Intel ha confermato che i processori Nova Lake-S faranno parte della serie Core Ultra 400. Sotto il cofano troveremo i P-core Coyote Cove, gli E-core Arctic Wolf, la nuova NPU 6 e il supporto per memorie DDR5 fino a 8000 MT/s. Un pacchetto tecnologico decisamente ricco, che punta a coprire esigenze diverse: dall’uso quotidiano fino alle workstation più esigenti. Altro aspetto interessante riguarda la compatibilità: sarà possibile riutilizzare le soluzioni di raffreddamento pensate per il Socket V, e Intel ha esplicitamente menzionato la compatibilità con i socket futuri. Tradotto: chi investe oggi in un dissipatore di qualità non dovrà buttarlo nel cestino al prossimo giro.

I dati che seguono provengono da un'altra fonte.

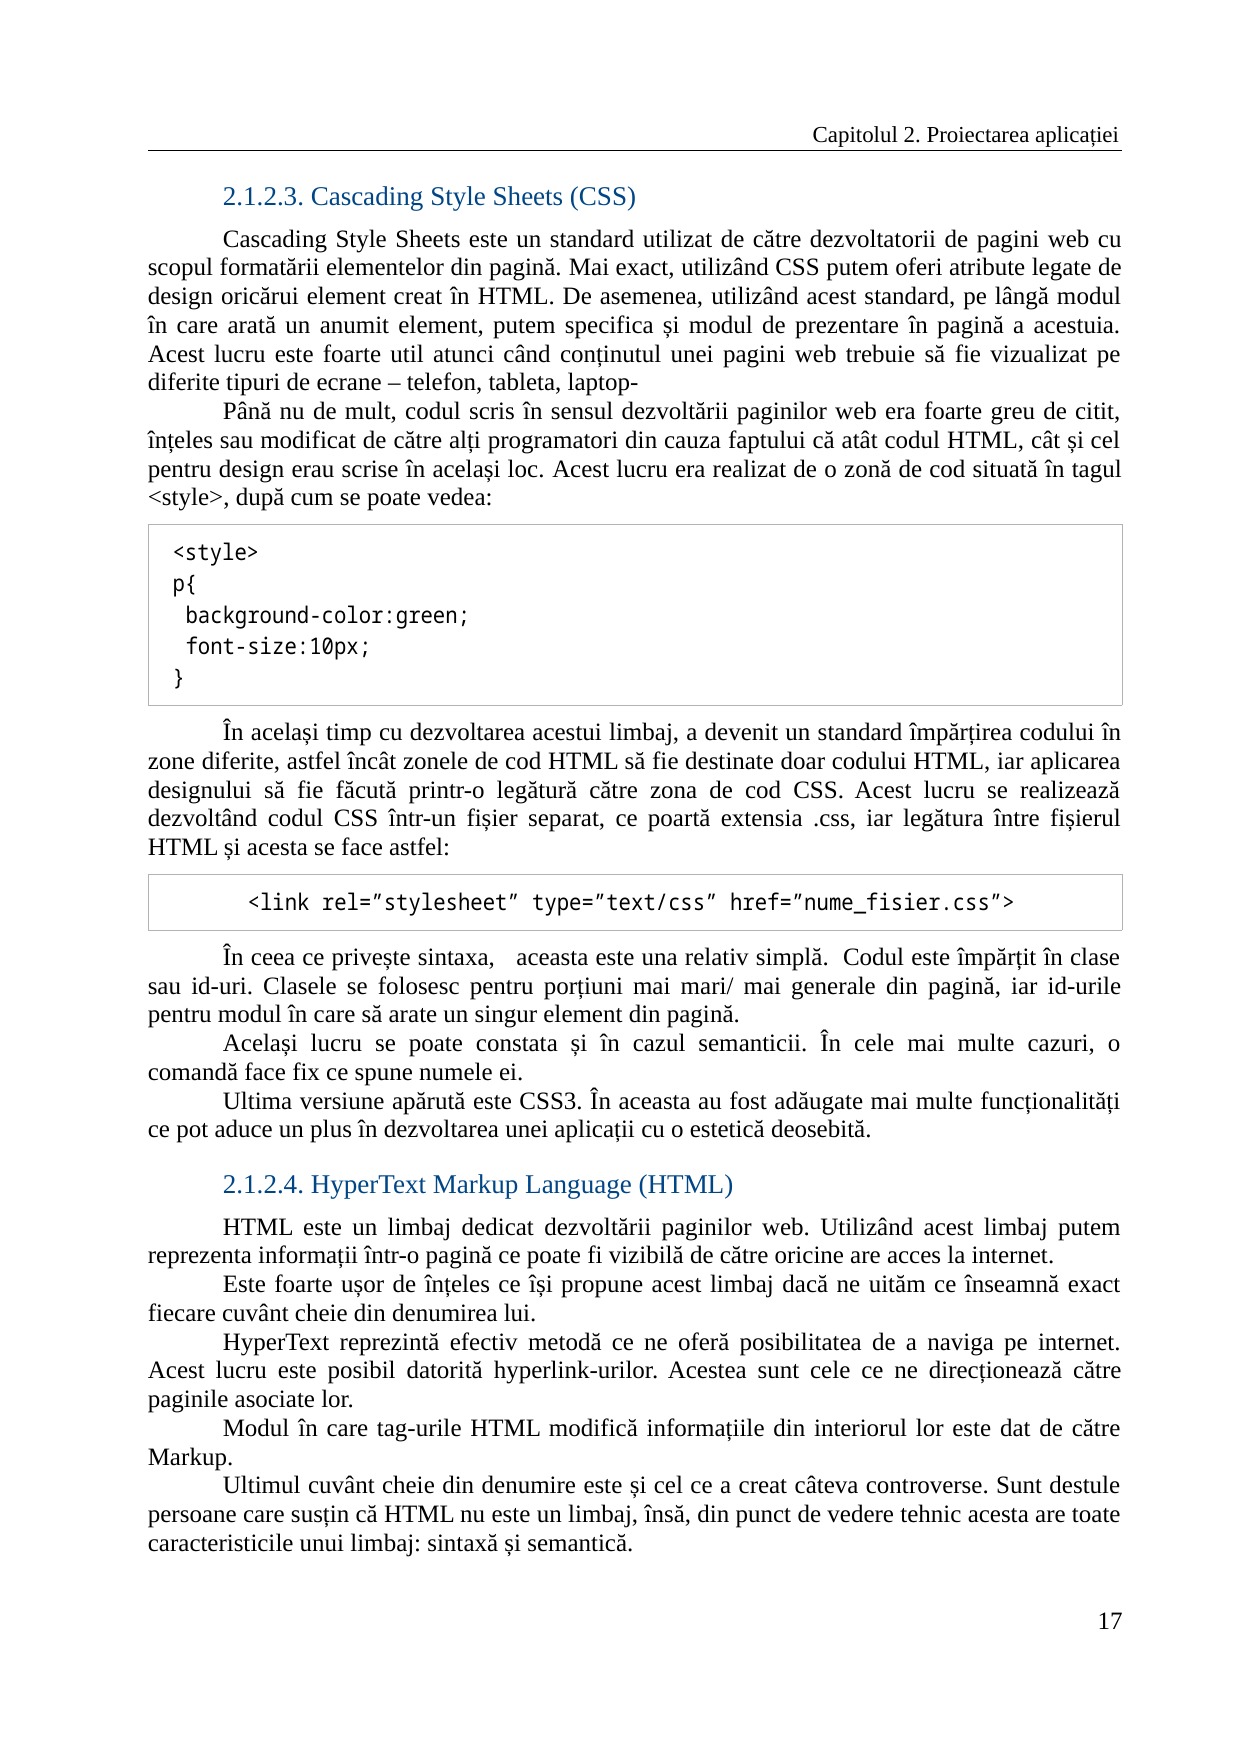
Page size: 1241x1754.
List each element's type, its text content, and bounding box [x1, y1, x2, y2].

text Cascading Style Sheets este un standard utilizat de către dezvoltatorii de pagini web cu scopul formatării elementelor din pagină. Mai exact, utilizând CSS putem oferi atribute legate de design oricărui element creat în HTML. De asemenea, utilizând acest standard, pe lângă modul în care arată un anumit element, putem specifica și modul de prezentare în pagină a acestuia. Acest lucru este foarte util atunci când conținutul unei pagini web trebuie să fie vizualizat pe diferite tipuri de ecrane – telefon, tableta, laptop- [148, 224, 1122, 396]
text Modul în care tag-urile HTML modifică informațiile din interiorul lor este dat de către Markup. [148, 1413, 1122, 1470]
text Este foarte ușor de înțeles ce își propune acest limbaj dacă ne uităm ce înseamnă exact fiecare cuvânt cheie din denumirea lui. [148, 1269, 1122, 1327]
text Ultima versiune apărută este CSS3. În aceasta au fost adăugate mai multe funcționalități ce pot aduce un plus în dezvoltarea unei aplicații cu o estetică deosebită. [148, 1086, 1122, 1143]
text background-color:green; [149, 586, 1122, 617]
text <style> [149, 525, 1122, 555]
text HTML este un limbaj dedicat dezvoltării paginilor web. Utilizând acest limbaj putem reprezenta informații într-o pagină ce poate fi vizibilă de către oricine are acces la internet. [148, 1212, 1122, 1269]
subtitle HyperText Markup Language (HTML) [223, 1168, 1122, 1199]
text p{ [149, 555, 1122, 586]
text font-size:10px; [149, 617, 1122, 649]
text Până nu de mult, codul scris în sensul dezvoltării paginilor web era foarte greu de citit, înțeles sau modificat de către alți programatori din cauza faptului că atât codul HTML, cât și cel pentru design erau scrise în același loc. Acest lucru era realizat de o zonă de cod situată în tagul <style>, după cum se poate vedea: [148, 396, 1122, 511]
text } [149, 649, 1122, 705]
text HyperText reprezintă efectiv metodă ce ne oferă posibilitatea de a naviga pe internet. Acest lucru este posibil datorită hyperlink-urilor. Acestea sunt cele ce ne direcționează către paginile asociate lor. [148, 1327, 1122, 1413]
text <link rel=”stylesheet” type=”text/css” href=”nume_fisier.css”> [149, 875, 1122, 930]
text În același timp cu dezvoltarea acestui limbaj, a devenit un standard împărțirea codului în zone diferite, astfel încât zonele de cod HTML să fie destinate doar codului HTML, iar aplicarea designului să fie făcută printr-o legătură către zona de cod CSS. Acest lucru se realizează dezvoltând codul CSS într-un fișier separat, ce poartă extensia .css, iar legătura între fișierul HTML și acesta se face astfel: [148, 717, 1122, 861]
subtitle Cascading Style Sheets (CSS) [223, 180, 1122, 211]
text În ceea ce privește sintaxa, aceasta este una relativ simplă. Codul este împărțit în clase sau id-uri. Clasele se folosesc pentru porțiuni mai mari/ mai generale din pagină, iar id-urile pentru modul în care să arate un singur element din pagină. [148, 942, 1122, 1028]
text Ultimul cuvânt cheie din denumire este și cel ce a creat câteva controverse. Sunt destule persoane care susțin că HTML nu este un limbaj, însă, din punct de vedere tehnic acesta are toate caracteristicile unui limbaj: sintaxă și semantică. [148, 1470, 1122, 1557]
text Același lucru se poate constata și în cazul semanticii. În cele mai multe cazuri, o comandă face fix ce spune numele ei. [148, 1028, 1122, 1086]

Connettività e linee PCIe: cosa aspettarsi dalla nuova piattaforma
Le novità su Nova Lake-S non si limitano al comparto di calcolo. Intel starebbe preparando il supporto per Wi-Fi 7 integrato, Low Energy Audio, rilevamento basato su Wi-Fi, memoria ECC, CUDIMM e CSODIMM, oltre alla gestione di un massimo di quattro display indipendenti. Sul fronte della connettività ad alta velocità, la piattaforma dovrebbe offrire 16 linee PCIe 5.0 per la GPU dedicata e 8 linee per due SSD Gen 5 in configurazione x4 tramite CPU. Passando al chipset, ci saranno fino a tre collegamenti PCIe 5.0 x4, per un massimo complessivo di otto SSD PCIe 5.0 e 4.0, più due connessioni Thunderbolt 5.

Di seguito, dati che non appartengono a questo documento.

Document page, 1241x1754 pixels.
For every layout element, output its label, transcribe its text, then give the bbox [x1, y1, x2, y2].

Come base comune, tutti i modelli desktop dovrebbero includere 4 core LP E, la NPU 6, supporto per memoria DDR5 dual-channel, 24 linee PCIe Gen5, due porte Thunderbolt 5 e due core GPU Xe3.
Cinque configurazioni, dai modelli entry fino alle varianti HEDT a 52 core
Intel sembra avere in programma cinque diverse configurazioni, che partono da un design a 8 core e arrivano fino a 28 core per i modelli standard. Ma la vera sorpresa sta nelle due varianti dual-die pensate per il segmento HEDT: una da 44 core e una da ben 52 core, entrambe con un TDP di 175W. Si tratta delle eredi spirituali della vecchia serie HEDT, anche se per il momento non esiste ancora un nome definitivo per queste configurazioni Core X.
A livello di gamma, si parte dai Core Ultra 3 con appena 6 core (2 P-core e 4 LP E-core, senza E-core tradizionali) e un TDP di 65W/35W, per salire fino ai Core Ultra 9 da 28 core (8 P-core più 16 E-core più 4 LP E-core) con TDP di 125W. Le varianti Core Ultra 5 e Core Ultra 7 si collocano nel mezzo con diverse combinazioni di core e package.
Da segnalare anche la presenza di una variante GT0, denominata MS2KF: si tratta di una SKU serie F con grafica integrata disabilitata, pensata evidentemente per chi utilizzerà una scheda video dedicata e vuole risparmiare qualcosa sul processore.